Immobilized peptides corresponding to the C-terminal 11 amino acids of wild-type CLDN16 bound in vitro translated PDZ domains of ZO-1, showing that the TRV sequence codes for a functional PDZ-binding motif. No specific interaction with the PDZ domains of ZO-2 or ZO-3 was observed (fig. 3a). The interaction between the T233R mutant peptide and the ZO-1 PDZ domains was strongly impaired. Binding to the immobilized wild-type CLDN16 peptide was abolished if the in vitro translated ZO-1 PDZ domains were preincubated with soluble wild-type CLDN16 peptide, whereas the T233R peptide had no effect (fig. 3b), confirming the specificity of the interaction. Furthermore, in renal distal tubule MDCK cells stably expressing wild-type or mutant CLDN16 carrying an N-terminal hemagglutinin-epitope tag, wild-type CLDN16, but not the T233R mutant, coprecipitated with ZO-1 (fig. 3c), consistent with the in vitro binding data. In conclusion, CLDN16 specifically binds to ZO-1, and this interaction is abolished by the T233R mutation.

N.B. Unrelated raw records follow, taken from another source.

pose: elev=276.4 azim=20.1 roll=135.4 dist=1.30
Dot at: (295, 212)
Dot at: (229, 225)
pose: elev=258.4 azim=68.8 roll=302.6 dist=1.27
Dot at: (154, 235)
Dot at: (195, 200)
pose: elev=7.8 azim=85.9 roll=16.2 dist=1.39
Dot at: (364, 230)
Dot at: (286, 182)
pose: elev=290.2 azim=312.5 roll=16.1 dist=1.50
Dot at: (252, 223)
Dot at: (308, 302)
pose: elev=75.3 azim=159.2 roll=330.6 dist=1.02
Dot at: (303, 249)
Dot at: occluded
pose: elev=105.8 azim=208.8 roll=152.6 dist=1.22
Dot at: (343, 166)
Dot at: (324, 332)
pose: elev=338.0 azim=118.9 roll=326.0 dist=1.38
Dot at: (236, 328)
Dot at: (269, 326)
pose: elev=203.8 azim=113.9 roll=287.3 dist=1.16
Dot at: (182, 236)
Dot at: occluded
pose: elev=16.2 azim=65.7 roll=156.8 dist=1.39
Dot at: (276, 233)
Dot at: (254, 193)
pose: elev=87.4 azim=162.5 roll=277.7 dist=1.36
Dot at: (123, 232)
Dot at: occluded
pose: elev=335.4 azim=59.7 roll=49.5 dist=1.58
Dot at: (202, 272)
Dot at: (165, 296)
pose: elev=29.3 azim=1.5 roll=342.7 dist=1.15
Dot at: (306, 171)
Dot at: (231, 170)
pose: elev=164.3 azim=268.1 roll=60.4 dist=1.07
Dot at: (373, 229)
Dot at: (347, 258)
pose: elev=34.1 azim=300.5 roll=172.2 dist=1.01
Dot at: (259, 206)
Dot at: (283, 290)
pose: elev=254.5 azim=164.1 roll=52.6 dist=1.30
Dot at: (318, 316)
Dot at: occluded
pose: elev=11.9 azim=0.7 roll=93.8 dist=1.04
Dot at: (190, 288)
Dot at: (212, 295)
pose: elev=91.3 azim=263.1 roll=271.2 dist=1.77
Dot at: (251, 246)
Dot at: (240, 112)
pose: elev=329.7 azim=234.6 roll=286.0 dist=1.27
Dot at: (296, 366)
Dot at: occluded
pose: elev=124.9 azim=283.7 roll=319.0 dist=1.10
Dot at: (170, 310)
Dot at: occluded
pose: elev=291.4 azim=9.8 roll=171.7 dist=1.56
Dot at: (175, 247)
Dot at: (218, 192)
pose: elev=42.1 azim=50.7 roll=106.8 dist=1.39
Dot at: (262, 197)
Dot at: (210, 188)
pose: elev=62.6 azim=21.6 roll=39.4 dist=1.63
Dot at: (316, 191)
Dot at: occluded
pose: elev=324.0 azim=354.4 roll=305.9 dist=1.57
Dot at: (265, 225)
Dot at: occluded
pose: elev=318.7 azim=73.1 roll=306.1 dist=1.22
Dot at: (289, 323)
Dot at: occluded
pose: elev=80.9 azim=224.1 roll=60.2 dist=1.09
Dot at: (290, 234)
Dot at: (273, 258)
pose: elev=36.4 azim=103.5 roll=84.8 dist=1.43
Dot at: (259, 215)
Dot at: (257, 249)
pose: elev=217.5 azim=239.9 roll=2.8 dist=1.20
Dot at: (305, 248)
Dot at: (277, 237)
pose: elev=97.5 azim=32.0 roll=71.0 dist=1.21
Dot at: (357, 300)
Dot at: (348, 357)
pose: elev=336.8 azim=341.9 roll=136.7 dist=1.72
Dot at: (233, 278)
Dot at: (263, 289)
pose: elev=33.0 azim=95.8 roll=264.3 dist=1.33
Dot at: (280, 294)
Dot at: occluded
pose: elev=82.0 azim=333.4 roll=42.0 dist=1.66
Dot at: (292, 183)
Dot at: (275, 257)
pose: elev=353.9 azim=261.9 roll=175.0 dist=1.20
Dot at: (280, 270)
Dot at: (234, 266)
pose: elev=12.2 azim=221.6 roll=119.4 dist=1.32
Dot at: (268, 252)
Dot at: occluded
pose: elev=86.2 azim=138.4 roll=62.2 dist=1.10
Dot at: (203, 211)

The T233R Mutation Results in Lysosomal Mislocalization of CLDN16
In agreement with the TJ localization in kidney cells in human tissue (Simon et al. 1999), wild-type CLDN16 was present at the height of TJ of transfected polarized MDCK cell monolayers, in which confocal microscopy showed that it colocalized with ZO-1 (fig. 4a). Intriguingly, however, the bulk of the T233R mutant showed an intracellular vesicular distribution and was no longer present at the plasma membrane. Vertical confocal sections along the apicobasal axis of the cell monolayer confirmed the colocalization of CLDN16 and ZO-1 to the TJ and the mislocalization of the T233R mutant (fig. 4b). ZO-1 localization was not affected in cells expressing T233R, a result expected because of the lack of interaction between the two proteins. Thus, the T233R mutation affects the association of CLDN16 with ZO-1 as well as its correct TJ targeting. In contrast to T233R, a previously described CLDN16 mutation associated with FHNNC, G128A (see fig. 2), was still correctly targeted to the cell surface, where it colocalized with ZO-1 at TJ (fig. 4a and 4b). Therefore, at least some of the FHNNC-linked mutations affecting the transmembrane or luminal domains of CLDN16 do not interfere with intracellular transport and/or correct localization of CLDN16 to TJ.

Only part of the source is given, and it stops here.